18 January 2003 | tmlmtbgb
SNL's Best Moments! Buy it Today! Now! That Means You, Sally!
In the beginning, there was sketch comedy. And it was good. And the comedy Gods, distrustful of those poll-taking, focus-group-loving marketing God/punks said, "let there be parodies of vaunted super brands." And it was better.
Even in years when Saturday Night Live lost some of its punch - its flair for biting the hand that fed it, and waiting for that hand to come back for more - one thing has remained consistently funny: SNL's commercial parodies. Seemingly, these parodies have managed to lampoon every aspect of the advertising world. From Dan Aykroyd's bungling delivery of the `Bass-O-Matic,' burlesquing the Ronco / Ron Popeil line of products, to that refreshing after-work all-natural domestic water `Swill' resembling something more akin to slime than Evian. But wouldn't you know it, SNL's Bill Murray just loves it.

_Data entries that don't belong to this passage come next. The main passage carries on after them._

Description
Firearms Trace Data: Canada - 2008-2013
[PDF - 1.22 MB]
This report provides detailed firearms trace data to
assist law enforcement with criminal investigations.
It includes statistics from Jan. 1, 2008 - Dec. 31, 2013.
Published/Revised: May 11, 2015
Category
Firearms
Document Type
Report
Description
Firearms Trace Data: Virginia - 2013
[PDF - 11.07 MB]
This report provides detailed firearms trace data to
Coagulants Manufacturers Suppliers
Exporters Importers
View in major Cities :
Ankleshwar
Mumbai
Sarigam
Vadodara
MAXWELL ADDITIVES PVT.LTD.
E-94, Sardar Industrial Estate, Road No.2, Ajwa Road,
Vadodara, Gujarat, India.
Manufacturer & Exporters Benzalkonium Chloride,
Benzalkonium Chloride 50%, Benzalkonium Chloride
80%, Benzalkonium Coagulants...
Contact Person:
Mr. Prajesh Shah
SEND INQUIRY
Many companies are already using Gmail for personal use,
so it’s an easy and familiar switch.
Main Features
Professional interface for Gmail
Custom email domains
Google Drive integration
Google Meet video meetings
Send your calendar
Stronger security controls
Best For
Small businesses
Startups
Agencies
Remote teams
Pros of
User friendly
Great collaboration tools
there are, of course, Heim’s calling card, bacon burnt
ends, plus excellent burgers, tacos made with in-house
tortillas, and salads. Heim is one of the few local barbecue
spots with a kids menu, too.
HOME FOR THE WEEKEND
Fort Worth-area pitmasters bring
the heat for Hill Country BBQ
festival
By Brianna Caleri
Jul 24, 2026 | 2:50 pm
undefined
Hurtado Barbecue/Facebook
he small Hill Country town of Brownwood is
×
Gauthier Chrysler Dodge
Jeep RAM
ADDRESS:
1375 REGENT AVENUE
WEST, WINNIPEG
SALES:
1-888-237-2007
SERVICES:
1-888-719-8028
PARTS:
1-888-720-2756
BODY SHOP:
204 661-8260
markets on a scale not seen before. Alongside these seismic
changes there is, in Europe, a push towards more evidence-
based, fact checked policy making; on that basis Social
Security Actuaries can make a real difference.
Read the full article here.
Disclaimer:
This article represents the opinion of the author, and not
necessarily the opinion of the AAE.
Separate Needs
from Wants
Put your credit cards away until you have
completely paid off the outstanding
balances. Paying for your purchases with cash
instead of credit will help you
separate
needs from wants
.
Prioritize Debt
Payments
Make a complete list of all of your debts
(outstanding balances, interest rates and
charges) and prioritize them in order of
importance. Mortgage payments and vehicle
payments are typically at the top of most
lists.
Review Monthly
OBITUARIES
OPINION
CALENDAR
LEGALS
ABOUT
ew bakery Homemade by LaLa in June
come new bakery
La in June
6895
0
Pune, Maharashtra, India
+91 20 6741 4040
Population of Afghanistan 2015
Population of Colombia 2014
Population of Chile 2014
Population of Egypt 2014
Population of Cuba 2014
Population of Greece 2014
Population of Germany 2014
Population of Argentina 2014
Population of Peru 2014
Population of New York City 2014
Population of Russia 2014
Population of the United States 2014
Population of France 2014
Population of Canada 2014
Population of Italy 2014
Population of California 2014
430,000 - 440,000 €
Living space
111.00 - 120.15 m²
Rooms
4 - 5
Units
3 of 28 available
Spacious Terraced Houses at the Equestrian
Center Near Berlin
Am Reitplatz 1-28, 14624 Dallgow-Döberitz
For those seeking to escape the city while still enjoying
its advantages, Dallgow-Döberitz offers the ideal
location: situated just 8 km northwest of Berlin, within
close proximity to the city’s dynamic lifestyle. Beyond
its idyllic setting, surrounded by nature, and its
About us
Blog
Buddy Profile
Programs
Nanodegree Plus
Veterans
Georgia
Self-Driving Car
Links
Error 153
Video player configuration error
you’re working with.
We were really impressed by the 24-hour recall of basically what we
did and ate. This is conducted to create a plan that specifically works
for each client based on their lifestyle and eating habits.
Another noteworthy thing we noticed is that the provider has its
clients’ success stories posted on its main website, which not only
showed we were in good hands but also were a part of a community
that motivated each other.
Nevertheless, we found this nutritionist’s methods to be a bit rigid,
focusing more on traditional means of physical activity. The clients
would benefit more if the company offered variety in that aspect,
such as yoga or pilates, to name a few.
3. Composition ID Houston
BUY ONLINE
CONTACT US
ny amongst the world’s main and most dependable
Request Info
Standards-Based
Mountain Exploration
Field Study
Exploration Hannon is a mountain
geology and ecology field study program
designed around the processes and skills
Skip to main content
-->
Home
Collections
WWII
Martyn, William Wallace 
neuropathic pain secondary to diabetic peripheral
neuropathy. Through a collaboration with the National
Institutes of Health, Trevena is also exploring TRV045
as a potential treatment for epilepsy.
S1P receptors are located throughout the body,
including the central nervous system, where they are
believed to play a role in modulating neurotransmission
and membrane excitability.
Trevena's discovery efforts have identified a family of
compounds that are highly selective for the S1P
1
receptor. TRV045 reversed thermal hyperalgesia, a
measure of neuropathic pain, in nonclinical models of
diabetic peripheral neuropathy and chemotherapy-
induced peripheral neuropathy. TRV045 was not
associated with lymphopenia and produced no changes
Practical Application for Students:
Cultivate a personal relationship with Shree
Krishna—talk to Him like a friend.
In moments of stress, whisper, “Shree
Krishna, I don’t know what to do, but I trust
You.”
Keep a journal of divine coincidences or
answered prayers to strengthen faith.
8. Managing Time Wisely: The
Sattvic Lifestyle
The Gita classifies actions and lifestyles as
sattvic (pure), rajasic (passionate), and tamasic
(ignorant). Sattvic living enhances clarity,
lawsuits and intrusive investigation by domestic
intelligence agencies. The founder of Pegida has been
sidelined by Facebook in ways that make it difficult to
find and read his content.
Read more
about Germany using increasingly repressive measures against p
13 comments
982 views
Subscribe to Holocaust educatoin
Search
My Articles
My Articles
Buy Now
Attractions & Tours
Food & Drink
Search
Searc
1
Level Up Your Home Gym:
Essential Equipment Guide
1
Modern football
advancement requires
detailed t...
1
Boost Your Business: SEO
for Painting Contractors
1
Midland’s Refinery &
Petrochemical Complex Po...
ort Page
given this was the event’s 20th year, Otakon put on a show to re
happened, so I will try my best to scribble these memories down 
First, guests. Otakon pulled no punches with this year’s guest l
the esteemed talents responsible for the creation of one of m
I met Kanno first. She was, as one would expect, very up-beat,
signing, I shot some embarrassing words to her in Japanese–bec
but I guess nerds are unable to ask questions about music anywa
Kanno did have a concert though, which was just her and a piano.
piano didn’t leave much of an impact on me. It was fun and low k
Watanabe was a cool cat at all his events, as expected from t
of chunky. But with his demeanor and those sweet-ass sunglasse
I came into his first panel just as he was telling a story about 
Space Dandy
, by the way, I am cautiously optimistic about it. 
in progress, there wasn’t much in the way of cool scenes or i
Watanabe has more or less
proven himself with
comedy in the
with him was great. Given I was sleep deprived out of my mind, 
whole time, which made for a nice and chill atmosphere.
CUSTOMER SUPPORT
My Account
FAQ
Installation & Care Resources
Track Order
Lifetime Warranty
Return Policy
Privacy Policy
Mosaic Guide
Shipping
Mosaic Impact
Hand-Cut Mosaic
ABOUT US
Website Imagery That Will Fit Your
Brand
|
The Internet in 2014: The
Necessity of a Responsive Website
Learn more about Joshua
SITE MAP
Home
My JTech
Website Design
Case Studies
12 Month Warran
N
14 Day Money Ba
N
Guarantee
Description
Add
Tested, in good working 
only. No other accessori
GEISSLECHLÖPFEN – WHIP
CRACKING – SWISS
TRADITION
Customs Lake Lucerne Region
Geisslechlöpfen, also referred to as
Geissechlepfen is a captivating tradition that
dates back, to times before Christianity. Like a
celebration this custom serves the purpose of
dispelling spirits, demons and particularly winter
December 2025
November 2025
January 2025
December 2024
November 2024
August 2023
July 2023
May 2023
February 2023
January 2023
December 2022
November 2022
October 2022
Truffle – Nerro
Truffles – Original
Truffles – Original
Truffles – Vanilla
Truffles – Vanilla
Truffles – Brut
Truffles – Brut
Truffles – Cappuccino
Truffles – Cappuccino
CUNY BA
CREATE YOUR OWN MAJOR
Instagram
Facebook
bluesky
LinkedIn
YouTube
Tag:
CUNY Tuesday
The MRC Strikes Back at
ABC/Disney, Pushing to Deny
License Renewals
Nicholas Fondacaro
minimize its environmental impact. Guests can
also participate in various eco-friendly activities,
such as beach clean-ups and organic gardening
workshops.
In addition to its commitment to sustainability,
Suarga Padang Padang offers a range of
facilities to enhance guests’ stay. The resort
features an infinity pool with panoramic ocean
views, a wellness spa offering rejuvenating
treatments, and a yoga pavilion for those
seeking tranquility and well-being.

Many will remember these sketches as old friends: Phil Hartman atop the ever-growing pyramid of bran as he narrates the exact number of bowls of his `regular' cereal would take to equal just one bowl of `Colon Blow,' (and now *NEW* `Super Colon Blow'. Roseanne (Barr? Arnold?) deadpanning her concern for a credit card customer's plight: Roseanne `I told him he could take out a check, roll it real tight, and cram it!' Hartman `She gave me a lot of options.' Others are more obscure, but nevertheless timeless: `The Network Battle of the 'T's and 'A's. The biggest T s and the hottest A s.' An SNL commercial parody from the 70s era, which may have inspired FOX's current lineup of `television.'
Whatever you're memories of SNL, chances are, the sketches have made you giggle, but the parodies have made you laugh so hard, it made you take a look at the real commercials, and wonder Which is more amusing? The parody, or the fact that Madison Avenue hasn't figured out the punch line?
Do yourself a favor, and add this to your home video/DVD collection. It'll make you feel like you just discovered SNL again.